Mi succede già da tempo di riuscire a provare orrore e dolore per due tragedie simultanee, accadute in punti diversi del pianeta. Riassumo una vicenda atroce: venerdì 13 novembre, mentre assassini francesi e belgi uccidevano 129 persone a Parigi, assassini tunisini, anche loro dello Stato Islamico, sgozzavano e decapitavano Mabrouk Soltani, un giovanissimo pastore di 16 anni, abitante nel villaggio di Slatniya, a nord-est di Sidi Bouzid, culla della rivoluzione del 2011. Dopo il crimine, i terroristi hanno consegnato la testa di Mabrouk a suo cugino Choukri, che lo aveva accompagnato in montagna, perchè la riportasse a casa e la mostrasse alla famiglia. Non voglio -non posso- immaginare la disperazione di Choukri mentre tornava verso casa con la testa di Mabrouk che gli batteva sulla schiena, nè l’orrore dei suoi genitori nell’aprire la porta. Il corpo è stato recuperato il giorno dopo dai vicini, mentre la testa è stata tutta la notte in frigorifero.

Ma la cosa più terribile è successa due giorni dopo, quando l’emittente TV Nessma ha intervistato il cugino di Mabrouk, Nassim Soltani, di 20 anni. Tutti noi tunisini, di origine o di adozione, abbiamo allora scoperto la verità su questo Paese. Nassim ha dichiarato che “tutti sanno che sulla montagna vive il terrorismo”, come se stesse parlando dell’Orco o del Drago, e ha poi raccontato che il terrorismo aveva già minacciato suo cugino nel mese di luglio scorso, durante il Ramadan, un giorno che stava pascolando le pecore in montagna. Quello che aveva impressionato Mabrouk, e che impressionava Nassim mentre lo raccontava, era che il terrorismo è un ragazzo tunisino!

Il terrorismo, pieno di armi e coltelli, era tunisino come lui, parlava la sua lingua; e aveva parlato per dire a Mabrouk che non avrebbero attaccato i civili, ma che se lui avesse avvertito la Guardia Nazionale sarebbero scesi dalla montagna per “massacrare tutto il villaggio”.

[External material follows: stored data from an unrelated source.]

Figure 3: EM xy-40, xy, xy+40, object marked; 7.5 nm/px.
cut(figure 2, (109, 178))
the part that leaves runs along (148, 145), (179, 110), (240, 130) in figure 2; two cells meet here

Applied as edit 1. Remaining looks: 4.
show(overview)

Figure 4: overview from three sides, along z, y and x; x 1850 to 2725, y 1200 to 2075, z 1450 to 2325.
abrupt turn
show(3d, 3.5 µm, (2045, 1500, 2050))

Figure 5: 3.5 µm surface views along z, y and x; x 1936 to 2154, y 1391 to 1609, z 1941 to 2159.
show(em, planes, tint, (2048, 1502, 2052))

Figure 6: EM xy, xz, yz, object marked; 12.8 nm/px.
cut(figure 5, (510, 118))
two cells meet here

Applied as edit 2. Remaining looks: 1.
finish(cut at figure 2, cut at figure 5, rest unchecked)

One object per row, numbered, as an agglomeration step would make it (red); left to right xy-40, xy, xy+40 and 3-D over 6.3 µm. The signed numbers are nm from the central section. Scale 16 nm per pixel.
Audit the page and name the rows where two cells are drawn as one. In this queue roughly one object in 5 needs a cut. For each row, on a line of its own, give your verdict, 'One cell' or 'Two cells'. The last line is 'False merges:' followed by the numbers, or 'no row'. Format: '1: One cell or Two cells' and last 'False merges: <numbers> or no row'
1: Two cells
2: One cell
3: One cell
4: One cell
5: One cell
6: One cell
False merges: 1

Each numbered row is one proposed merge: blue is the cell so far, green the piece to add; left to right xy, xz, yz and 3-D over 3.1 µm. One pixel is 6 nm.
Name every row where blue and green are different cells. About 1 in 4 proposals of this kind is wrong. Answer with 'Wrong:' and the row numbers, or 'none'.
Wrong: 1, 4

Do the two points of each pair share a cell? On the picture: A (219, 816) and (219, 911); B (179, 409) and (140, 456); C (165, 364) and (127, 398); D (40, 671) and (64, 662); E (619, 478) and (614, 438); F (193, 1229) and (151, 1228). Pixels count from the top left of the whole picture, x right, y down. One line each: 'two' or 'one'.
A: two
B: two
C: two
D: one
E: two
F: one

A Slatniya tutti vivevano tra la paura e la fame. “Una povertà -dice Nassim- una povertà a trenta gradi sotto zero. Mangiamo erba e cardi. E non possiamo nemmeno bere, perchè l’acqua bisogna andarla a prendere in montagna, dove vive il terrorismo”. L’alternativa? Senza strade, senza acqua corrente, senza servizi sanitari, senza polizia, senza mercato, l’alternativa è facile come una sciabolata: “Morirò di fame, di sete o di terrorismo”.

Nassim si strugge, ma non piange, perchè gli hanno insegnato che gli uomini non piangono, ma tutti piangiamo un po’ quando dice che lui non sa di dove è, che come può sapere se è tunisino o algerino o marocchino e che “la Patria la conosco solo per via della carta d’identità”. A Douar Slatniya, a Jelma, a Sidi Bouzid, dice, tutti i giovani sono disoccupati e camminano e camminano per ore sperando che qualcuno li prenda come manovali per una paga da fame. Lui ha dovuto lasciare la scuola per mantenere la famiglia, come suo cugino Mabrouk, morto perchè non aveva altra scelta che salire in montagna a cercare acqua da bere e legna per cuocere il pane. “Il maestro -aggiunge Nassim- picchia -e picchia e picchia- i miei compagni perchè non hanno potuto comprare i libri. Una povertà! Una povertà!”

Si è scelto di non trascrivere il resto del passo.